Plotting the Conditional Effects
These are the tumble plots of the conditional effects, with
facet_grid_cols set:
plot(out_city_x_w,
facet_grid_cols = "city",
graph_type = "tumble")
Standardized Conditional Effects
This is the output of the standardized conditional effects, with bootstrap confidence intervals:
std_city_x_w <- cond_effects(
wlevels = c("city", "w"),
x = "x",
y = "y",
fit = lm_y_city_x_w,
boot_ci = TRUE,
R = 5000,
seed = 54532,
standardized_x = TRUE,
standardized_y = TRUE
)
#> 19 processes started to run bootstrapping.
std_city_x_w
#>
#> == Conditional effects ==
#>
#> Path: x -> y
#> Conditional on moderator(s): city, w
#> Moderator(s) represented by: cityCity B, w
#>
#> [city] [w] (cityCity B) (w) std CI.lo CI.hi Sig ind
#> 1 City A M+1.0SD 0 24.200 -0.041 -0.458 0.343 -0.076
#> 2 City A M-1.0SD 0 13.353 0.113 -0.372 0.433 0.210
#> 3 City B M+1.0SD 1 24.200 0.769 0.626 0.925 Sig 1.427
#> 4 City B M-1.0SD 1 13.353 0.071 -0.127 0.216 0.131
#>
#> - [CI.lo to CI.hi] are 95.0% percentile confidence intervals by nonparametric bootstrapping with 5000
#> samples.
#> - std: The standardized conditional effects.
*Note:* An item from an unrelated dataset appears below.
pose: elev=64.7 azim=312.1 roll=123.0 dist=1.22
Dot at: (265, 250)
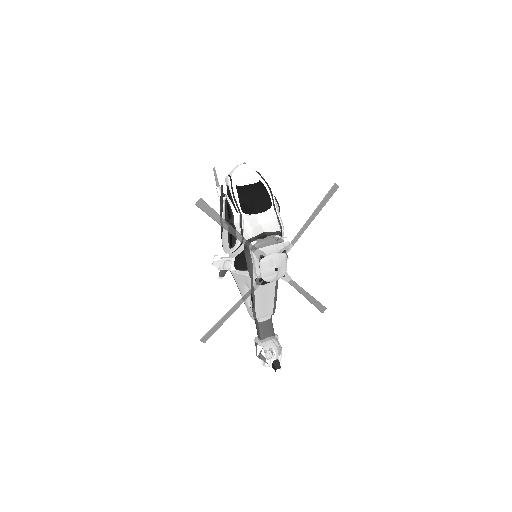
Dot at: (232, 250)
#> - ind: The unstandardized conditional effects.
#> These are the plots of the standardized conditional effects, with
facet_grid_cols set:
plot(std_city_x_w,
facet_grid_cols = "city",
graph_type = "tumble")
Other Moderated Regression Models
The function cond_effects() has no limit on the number
of moderators and the number of predictors with their effects
moderated.
The demonstrations of other moderated regression models can be found from the list of articles.
The levels for the moderators are controlled by
mod_levels() and related functions in the same way whether
a model is fitted by lavaan::sem() or lm().
Please refer to other articles (e.g., vignette("manymome")
and vignette("mod_levels")) on how to estimate effects in
other model analyzed by multiple regression.